Urban

Cities Promote 'Innovation Districts' for Economic Development

Instead of isolated corporate campuses like Silicon Valley, some places are trying to promote "innovation districts" to bring industry back. Can it work?
by | June 10, 2014
A girl on her phone in the Mission District in San Francisco.
A girl on her phone in the Mission District in San Francisco. FlickrCC/torbakhopper

As city governments look to attract more business, they are coming up with novel ways to entice new firms. One method people affiliated with municipal governments, universities and companies use to spur economic growth is to promote neighborhoods that foster development in business and technology -- “innovation districts,” as a Brookings report by Bruce Katz and Julie Wagner terms the idea.

Katz and Wagner said that isolated corporate campuses like those found in Silicon Valley, traditionally the places where technology is developed, are being replaced by more integrated innovation districts. The three characteristics of these districts are firms or organizations that support economic development, physical and geographic assets such as buildings and open spaces that give rise to greater connections and firms that encourage ideas to foster.

Chattanooga, Tenn., Mayor Andy Berke, who was present at Brookings’ unveiling of the report on June 9, emphasized his city's transformation from the dirtiest city in the country in 1969 to the city with the fastest broadband Internet in the country in 2010, when the municipally-owned utilities company in Chattanooga began offering connection speeds of one gigabyte per second through a fiber-optic cable network.

“We have this horrible legacy of the 1970s’ decline, and then what you see now is we have a vibrant downtown,” Berke said. “There’s tons of people there.”

Chattanooga’s downtown reflects the attention it has received from outside companies, including $2 billion in new investment. It recently attracted Volkswagen’s North American manufacturing plant, and the city's fiber optics system has enticed entrepreneurs and investors to the mid-sized Southern city, although its unemployment rate has hovered above both Tennessee’s and the national average since April 2012.

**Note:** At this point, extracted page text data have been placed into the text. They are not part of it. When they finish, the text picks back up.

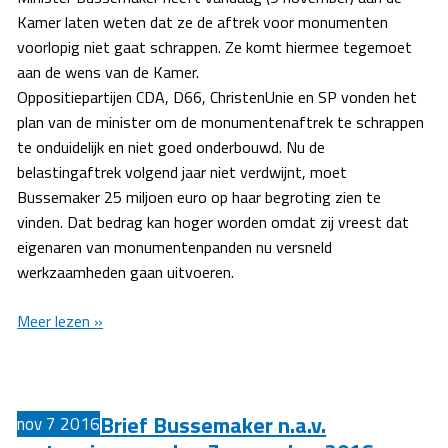
Kamer laten weten dat ze de aftrek voor monumenten
voorlopig niet gaat schrappen. Ze komt hiermee tegemoet
aan de wens van de Kamer.
Oppositiepartijen CDA, D66, ChristenUnie en SP vonden het
plan van de minister om de monumentenaftrek te schrappen
te onduidelijk en niet goed onderbouwd. Nu de
belastingaftrek volgend jaar niet verdwijnt, moet
Bussemaker 25 miljoen euro op haar begroting zien te
vinden. Dat bedrag kan hoger worden omdat zij vreest dat
eigenaren van monumentenpanden nu versneld
werkzaamheden gaan uitvoeren.
Bussemaker
Meer lezen »
schrapt
monumentenaftrek
niet
Brief Bussemaker n.a.v.
in
nov
7
2016
2017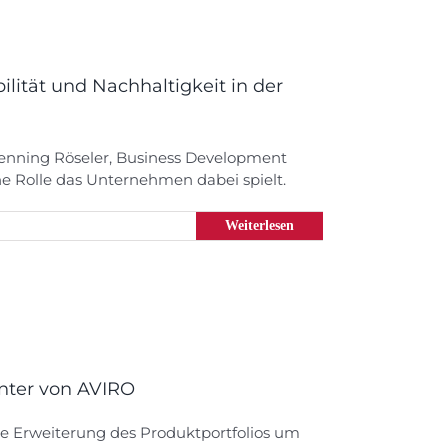
lität und Nachhaltigkeit in der
-Henning Röseler, Business Development
 Rolle das Unternehmen dabei spielt.
Weiterlesen
nter von AVIRO
 Erweiterung des Produktportfolios um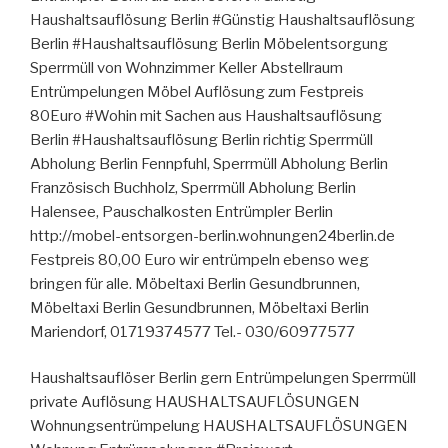
Haushaltsauflösung Berlin #Günstig Haushaltsauflösung
Berlin #Haushaltsauflösung Berlin Möbelentsorgung
Sperrmüll von Wohnzimmer Keller Abstellraum
Entrümpelungen Möbel Auflösung zum Festpreis
80Euro #Wohin mit Sachen aus Haushaltsauflösung
Berlin #Haushaltsauflösung Berlin richtig Sperrmüll
Abholung Berlin Fennpfuhl, Sperrmüll Abholung Berlin
Französisch Buchholz, Sperrmüll Abholung Berlin
Halensee, Pauschalkosten Entrümpler Berlin
http://mobel-entsorgen-berlin.wohnungen24berlin.de
Festpreis 80,00 Euro wir entrümpeln ebenso weg
bringen für alle. Möbeltaxi Berlin Gesundbrunnen,
Möbeltaxi Berlin Gesundbrunnen, Möbeltaxi Berlin
Mariendorf, 01719374577 Tel.- 030/60977577
Haushaltsauflöser Berlin gern Entrümpelungen Sperrmüll
private Auflösung HAUSHALTSAUFLÖSUNGEN
Wohnungsentrümpelung HAUSHALTSAUFLÖSUNGEN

Katz and Wagner advocate for a model that builds on existing communities (and recruits local talent) rather than replaces them. They assert that the districts could provide employment and educational opportunities for residents of nearby low- and middle-income neighborhoods. The University of Pennsylvania operates a K-8 school close to its campus, and Drexel University is planning a similar endeavor focusing on science, technology, engineering and math (STEM) education.

Katz said that the shifting geography of innovation was “a really disruptive trend” that cities should harness to foster better and more accessible jobs. He said innovation districts can allow cities and firms to work better together by integrating housing, recreation and workplaces within a small physical place, as opposed to isolated corporate parks accessible by car.

The report highlighted several other districts in American cities that exemplified these innovations, including Seattle's South Lake Union neighborhood, North Carolina’s Research Triangle Park and St. Louis’s Cortex Innovation Community. These cities come in three models, according to Katz and Wagner : the “anchor-plus” model, where districts coexist with nearby universities research institutions, the “re-imagined urban areas” model, where former industrial and urban districts are targeted for development, and the “urbanized science park” model, where suburbs and exurbs are built up with new amenities.

Tech sector involvement in city development is complicated. In Boston’s Innovation District, part of the area's success is likely connected to the fact that 10 percent of jobs are in education and nonprofits and 20 percent of jobs are in creative fields such as advertising. The development efforts are typically driven by private companies and investments, although local governments have contributed funding and designated land for the districts. Starting with a 1998 neighborhood revitalization plan, Seattle, for example, created the South Lake Union district when it bought a five-acre plot of plot of land from the U.S. Navy and provided $31 million to redesign the property

The report highlights potential benefits of innovation districts, including economic growth, the reduction of inequality and poverty and improved environmental sustainability due to reduced need for cars. The authors note that the potential for innovation districts to develop across the United States is significant since most American cities and suburbs have the elements one of the three innovation models.

Because innovation districts are a new phenomenon in the United States, their long-term effect on the economy has yet to be determined. Higher real estate prices in the districts are already giving rise to concerns of affordability in Boston and other cities. Still, if Katz and Wagner’s predictions hold true, innovation districts could be more common in cities working seriously to try to bring back jobs.